Stany Delayre, passer l’épreuve


Non retenu pour la campagne olympique, Stany Delayre, l’ex lieutenant de Jérémie Azou a accepté de revenir pour nous sur cette difficile épreuve. Tourné vers d’autres objectifs, il vise désormais les championnats du monde.

Stany, peux-tu te présenter en quelques mots ?

Stany Delayre, j’ai 29 ans, j’ai commencé l’aviron en cadets 1 à Bergerac, club dans lequel je suis toujours et je suis en équipe de France depuis 2005.

Comment as-tu commencé l’aviron ?

J’ai commencé par hasard, un été, dans un centre de loisirs où il y avait aviron comme activité. Je ne connaissais pas du tout ce sport mais j’ai essayé et j’ai accroché tout de suite. Plus jeune, j’étais plein d’énergie et ce sport me permettait de me défouler tout en étant dans la nature. Un ami de classe en faisait dans le club donc je me suis inscrit avec lui.

Quel est ton plus beau souvenir comme rameur ?

J’en ai deux. La finale des championnats du monde, à Aiguebelette, qu’on gagne avec Jérémie Azou. On était devant tous nos proches et on a pu partager ce moment avec eux, c’était fabuleux. L’autre ce serait la finale de 2012 des bateaux courts où je termine deuxième derrière Jérémie et qui me permet de monter dans le bateau avec lui. Sans cette course la suite n’aurait pas été la même et cette belle aventure n’aurait pas vu le jour…
Tu termines troisième des derniers championnats de France de skiff, comment analyses-tu ta performance ?

Je ne suis pas déçu de ma performance, je suis frustré du résultat car cela veut dire que je ne remonte pas dans le double poids légers. J’ai fais une course pleine, j’ai tenté et je pense que j’ai réussi à mettre un petit peu le doute à Pierre Houin.
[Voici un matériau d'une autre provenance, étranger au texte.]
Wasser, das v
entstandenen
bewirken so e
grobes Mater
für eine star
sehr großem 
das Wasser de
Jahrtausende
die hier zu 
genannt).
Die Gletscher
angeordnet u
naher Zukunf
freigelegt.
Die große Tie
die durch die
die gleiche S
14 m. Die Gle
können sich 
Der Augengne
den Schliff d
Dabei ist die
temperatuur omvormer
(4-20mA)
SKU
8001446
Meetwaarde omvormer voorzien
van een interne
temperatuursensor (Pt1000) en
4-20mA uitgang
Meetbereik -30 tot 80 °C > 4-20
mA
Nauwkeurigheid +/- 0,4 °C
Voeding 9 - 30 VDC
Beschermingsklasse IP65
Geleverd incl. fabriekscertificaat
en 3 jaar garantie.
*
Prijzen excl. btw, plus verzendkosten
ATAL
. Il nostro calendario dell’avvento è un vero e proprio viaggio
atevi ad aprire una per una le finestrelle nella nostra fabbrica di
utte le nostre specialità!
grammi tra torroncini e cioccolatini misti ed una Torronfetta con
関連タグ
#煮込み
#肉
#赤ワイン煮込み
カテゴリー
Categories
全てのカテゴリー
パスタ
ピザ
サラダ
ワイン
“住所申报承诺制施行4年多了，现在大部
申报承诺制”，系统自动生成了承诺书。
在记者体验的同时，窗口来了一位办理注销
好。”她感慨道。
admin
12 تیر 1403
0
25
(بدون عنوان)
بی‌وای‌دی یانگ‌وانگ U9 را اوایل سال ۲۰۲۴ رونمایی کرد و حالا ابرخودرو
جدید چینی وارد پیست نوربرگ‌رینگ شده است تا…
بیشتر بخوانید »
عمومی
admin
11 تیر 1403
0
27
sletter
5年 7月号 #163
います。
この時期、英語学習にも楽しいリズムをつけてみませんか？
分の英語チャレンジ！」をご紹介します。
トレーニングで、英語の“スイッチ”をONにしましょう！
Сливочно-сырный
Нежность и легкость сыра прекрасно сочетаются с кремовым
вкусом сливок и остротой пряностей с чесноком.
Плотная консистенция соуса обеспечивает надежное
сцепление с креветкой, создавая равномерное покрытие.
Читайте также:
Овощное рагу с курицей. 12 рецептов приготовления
Il a plus fait sa course en fonction de moi que de Jérémie. Je n’ai aucun regret que ce soit cette année ou l’année dernière, je fais des courses pleines.

Qu’est-ce qu’il te manque pour passer devant Jérémie et Pierre ?

Je pense qu’il me manque du physique. Jérémie est sur une autre planète. Physiologiquement, il est extraordinaire et techniquement, il est très fort. Pierre est très fort physiquement et je pense que ce sont deux garçons qui arrivent à s’employer à 200% dans leur skiff. Moi j’ai plus de difficulté en skiff, je pense que je suis plus à l’aise dans un double, je peux plus m’employer.

Quels sont tes prochains objectifs sportifs ? As-tu envie de te battre pour essayer d’être à Tokyo en 2020 ?

Les championnats du monde à la fin de l’année. Je ne suis plus le plus jeune du circuit donc parler en Olympiades commence à être compliqué. Je prends les années les unes après les autres. L’envie est toujours là pour le moment et on verra jusqu’où cela nous mène.

Neuf mois après, as-tu pu effacer la déception de ta non-participation aux JO ?

Non, pas vraiment, c’est quelque chose qui va prendre du temps pour être digéré. C’était le projet d’une carrière, de plusieurs années et tout s’est effondré à quelques mois de l’échéance. C’est très difficile pour moi à vivre, maintenant ça va mieux mais par moment j’ai du mal à accepter tout ça même si, sportivement parlant, les autres ont été plus fort que moi. Ce qui me dérange c’est la manière dont cela a été fait, la gestion humaine de cette décision a été très mauvaise. On n’est pas des pions, on est des êtres humains et il y a des manières de faire qui ne sont pas acceptables à ce niveau-là.

Jérémie nous avait dit qu’un bout de la médaille te revenait, arrives-tu à te dire ça aussi ?

Non je ne peux pas me dire ça. Jérémie a la médaille autour du coup, c’est plus simple pour lui de dire cela, même s’il est vrai que le deux de couple poids légers n’est pas la par hasard et que j’y ai grandement contribué avec Jérémie. On a construit cet équipage, on a construit ce bateau-là tous les trois avec Alexis au fur et à mesure des années donc pour lui je fais partie du titre olympique. J’en ai une partie car j’ai contribué à cette performance mais je ne suis pas sur le podium, je n’ai pas la médaille ou ce qui va avec et je ne l’aurai jamais. Pour le moment, je peux pas dire que je suis un peu champion olympique.

Est-ce que tu as le temps de t’intéresser à d’autres sports ?

J’aime bien regarder le tour de France ou les équipes de France de rugby et de handball. Il m’arrive aussi de regarder de la gymnastique, de la natation ou de l’athlétisme. Et puis grâce a l’aviron, on pratique pas mal de sports comme le vélo ou la natation.